Söz konusu kişi British Columbia, Vancouver’da (Kanada) yaşasa da, işlemlerin Cayman Adaları’ndaki bir banka hesabı yoluyla gerçekleştirilmesini istemektedir. Bu durum, normalde takaslarda sorun çıkması durumuna karşı hesapta büyük mevduatlar bırakma talebini gerektirir. Bir işlemin takas edilmesi veya ödemesinin yapılması, satın alınan hisseler için ödeme yapılması veya satılan hisselerin teslim edilmesi anlamına gelir. Bu genellikle

işlemden sonraki üçüncü iş gününde gerçekleştirilir. Bazı yatırımcılar işlemlerinin bankaları tarafından DVP esasına göre ele alınmasını isterler; bunun anlamı bankanın ödemeyi hisselerin kendisine teslim edildiği anda yapacak olmasıdır. Aracı firma – o anda kendisine mantıklı gelmiştir - Cayman’ın banka hesaplarının kaynaklarını gizlemedeki ününü göz önünde bulundurarak bu talebi kabul eder.

Suç geliri aklayıcının oyununun ikinci ayağı artık tamamlanmıştır.

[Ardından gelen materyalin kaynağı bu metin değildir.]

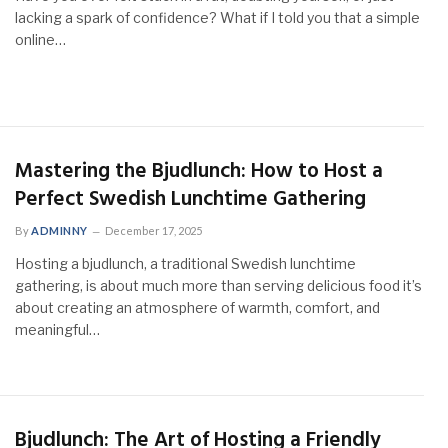
lacking a spark of confidence? What if I told you that a simple
online…
Mastering the Bjudlunch: How to Host a
Perfect Swedish Lunchtime Gathering
By
ADMINNY
December 17, 2025
Hosting a bjudlunch, a traditional Swedish lunchtime
gathering, is about much more than serving delicious food it’s
about creating an atmosphere of warmth, comfort, and
meaningful…
Bjudlunch: The Art of Hosting a Friendly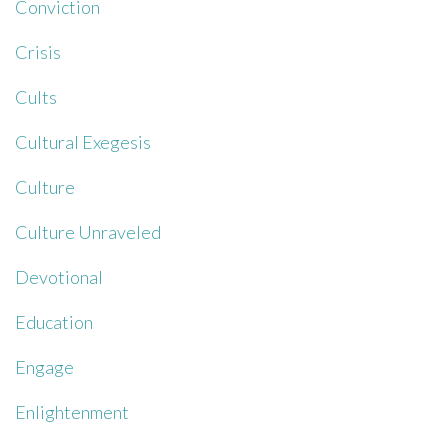
Conviction
Crisis
Cults
Cultural Exegesis
Culture
Culture Unraveled
Devotional
Education
Engage
Enlightenment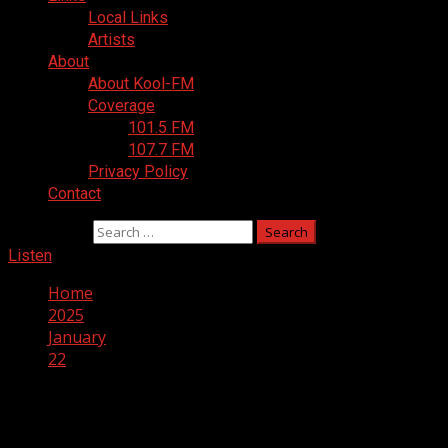
Local Links
Artists
About
About Kool-FM
Coverage
101.5 FM
107.7 FM
Privacy Policy
Contact
Search for:
Listen
Home
2025
January
22
Day:
January 22, 2025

Bir dizi hesap açılır. Yönetim artık dikkatini yeni müşteriler ve yeni işler peşinde koşmaya verir. Darbeyi indirme zamanı gelmiştir. İlk işlem, hisse başına 0,50$ karşılığında tezgah üstü bir teknoloji hisse senedinden 400.000 hisse alımıdır. Hisseler Cayman bankasına teslim edilir ve ödemesi yapılır. O ana kadar her şey yolundadır.

Komisyon normalin üstündedir. Hilenin tohumları atılmıştır. Bir hafta sonra simsara aynı hisseden 800.000 adet daha alınması için talep edilmemiş başka bir talimat daha verilir; fiyat hala 0,50$’dır. Söz konusu hisse küçük bir “dalgalanma” gösterir; bunun anlamı işlem için hazır hisselerin sayısının görece düşük olması ve bu büyüklükte bir talimatın hisse fiyatını yükseltmiş olabileceğidir.

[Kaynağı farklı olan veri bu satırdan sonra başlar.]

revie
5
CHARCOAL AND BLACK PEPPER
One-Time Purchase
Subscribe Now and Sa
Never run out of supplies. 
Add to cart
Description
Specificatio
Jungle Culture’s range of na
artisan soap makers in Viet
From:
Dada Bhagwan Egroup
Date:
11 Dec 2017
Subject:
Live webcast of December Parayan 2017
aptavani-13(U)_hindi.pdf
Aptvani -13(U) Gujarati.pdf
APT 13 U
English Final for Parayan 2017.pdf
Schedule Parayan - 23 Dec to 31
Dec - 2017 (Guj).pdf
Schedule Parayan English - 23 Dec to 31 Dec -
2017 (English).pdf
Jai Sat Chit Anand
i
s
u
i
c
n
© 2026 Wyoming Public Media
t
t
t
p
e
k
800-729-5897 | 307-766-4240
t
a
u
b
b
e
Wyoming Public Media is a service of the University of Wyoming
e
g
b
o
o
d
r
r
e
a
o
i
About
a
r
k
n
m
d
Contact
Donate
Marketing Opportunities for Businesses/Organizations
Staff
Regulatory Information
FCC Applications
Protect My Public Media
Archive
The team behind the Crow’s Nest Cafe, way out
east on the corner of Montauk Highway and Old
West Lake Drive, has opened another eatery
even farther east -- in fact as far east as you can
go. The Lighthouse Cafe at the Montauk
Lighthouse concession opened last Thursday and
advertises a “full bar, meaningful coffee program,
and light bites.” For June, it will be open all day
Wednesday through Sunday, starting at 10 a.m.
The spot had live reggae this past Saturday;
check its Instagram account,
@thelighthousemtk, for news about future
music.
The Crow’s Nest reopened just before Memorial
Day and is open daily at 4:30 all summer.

Gerçekten de hisse hızlı bir yükseliş yapar, günü 0,92$’dan kapatır. Simsar bundan gurur duyar, müşteri de son derece mutlu görünmektedir. Ancak ödeme tarihinde müşteri hisselerin ödemesini yapmaz. Gecikme için sudan bir mazeret üretir fakat simsarın güvenini yeniden tazeler. Bu esnada, hissenin fiyatı yeniden düşmeye başlar. Geciken ödeme için izin verilen toplam yedi günlük süre sona erdiğinde hisse fiyatı 0,50$’a düşer. Uyum görevlileri bir hafta önce alınan 400.000 hissenin muhtemelen aracı kurum 800.000 hisseyi satın aldığı anda satıldığını düşünürler.

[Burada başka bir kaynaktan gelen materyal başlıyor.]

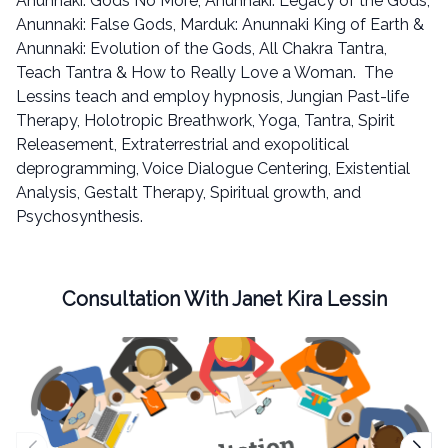
Anunnaki: Gods No More, Anunnaki: Legacy of the Gods,
Anunnaki: False Gods, Marduk: Anunnaki King of Earth &
Anunnaki: Evolution of the Gods, All Chakra Tantra,
Teach Tantra & How to Really Love a Woman. The
Lessins teach and employ hypnosis, Jungian Past-life
Therapy, Holotropic Breathwork, Yoga, Tantra, Spirit
Releasement, Extraterrestrial and exopolitical
deprogramming, Voice Dialogue Centering, Existential
Analysis, Gestalt Therapy, Spiritual growth, and
Psychosynthesis.
Consultation With Janet Kira Lessin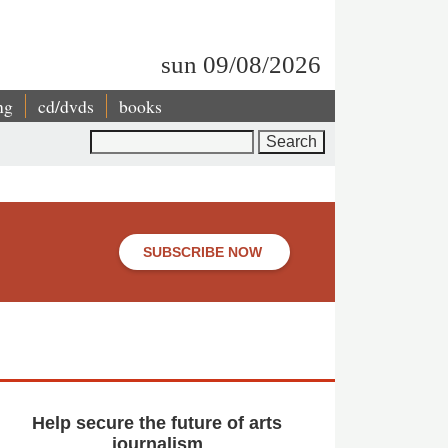
sun 09/08/2026
ng
cd/dvds
books
Search
SUBSCRIBE NOW
Help secure the future of arts
journalism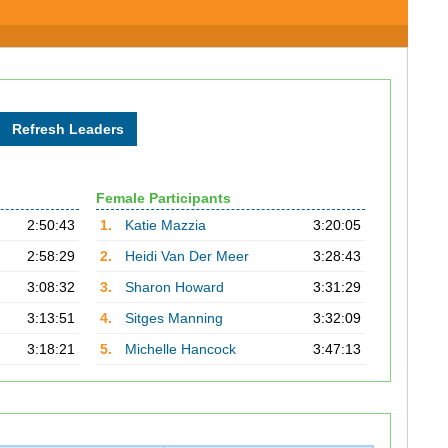
Female Participants
2:50:43
1.
Katie Mazzia
3:20:05
2:58:29
2.
Heidi Van Der Meer
3:28:43
3:08:32
3.
Sharon Howard
3:31:29
3:13:51
4.
Sitges Manning
3:32:09
3:18:21
5.
Michelle Hancock
3:47:13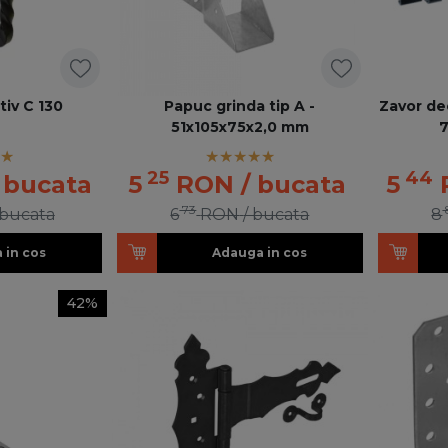
iv C 130
Papuc grinda tip A -
Zavor dec
51x105x75x2,0 mm
25
44
 bucata
5
RON
/ bucata
5
73
 bucata
6
RON
/ bucata
8
 in cos
Adauga in cos
42%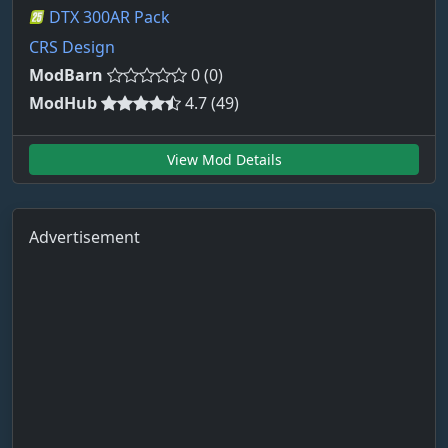
DTX 300AR Pack
CRS Design
ModBarn
0 (0)
ModHub
4.7 (49)
View Mod Details
Advertisement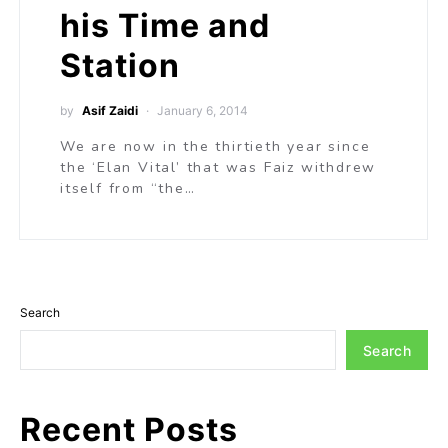
his Time and
Station
by
Asif Zaidi
January 6, 2014
We are now in the thirtieth year since
the ‘Elan Vital’ that was Faiz withdrew
itself from “the…
Search
Search
Recent Posts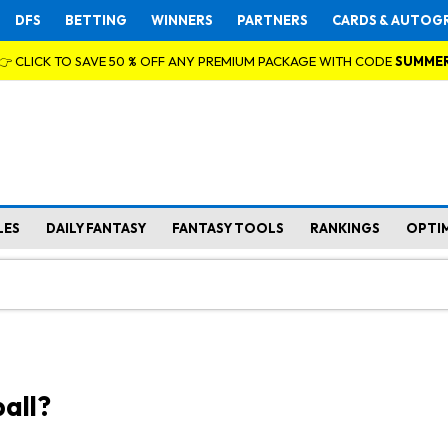
DFS
BETTING
WINNERS
PARTNERS
CARDS & AUTOG
👉 CLICK TO SAVE 50 % OFF ANY PREMIUM PACKAGE WITH CODE
SUMME
LES
DAILY FANTASY
FANTASY TOOLS
RANKINGS
OPTI
all?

Alış hisse fiyatını artırmış ve suç geliri aklayıcının zaten yasadışı olan para üzerinden yaklaşık 160.000$ kazanmasını sağlamıştır. Ancak aracı firma için Federal Reserve marj kuralları, ek süreler sona erdikten sonra hisselerin piyasada yeniden paraya dönüştürülmesini gerekli kılmaktadır. Bu kadar düşük hacimde işlem yapılan bir hisse için, 800.000 hissenin satışa çıkarılması fiyatı aşağı çekecektir, aracı firma zararının 350.000$ olacağını tahmin etmiştir. Bu gibi durumlarda aracı firmanın az seçeneği vardır.

Zararı karşılaması için kişisel simsara bakabilir. Genellikle, yönetimler ödeme güçlüğünden ve denetim incelemesinden kaçınmanın ve konuyu yorgan altı etmenin yollarını arar. Bu sefer, firma neyin kurtarılabileceğini görmek için FBI’ı çağırarak karşı savaş açmıştır. Fakat söz konusu “doldur ve boşalt” entrikaları – suç geliri aklayıcılarının hemen girip çıktıkları için “soğuk duş” adını verdikleri yöntem – menkul kıymetler endüstrisinde yaygın bir hal almış olup etkileyici maliyetler ortaya çıkarmakta ve daha iyi bir yerde çok daha iyi kullanılabilecek kaynakları saptırmaktadır.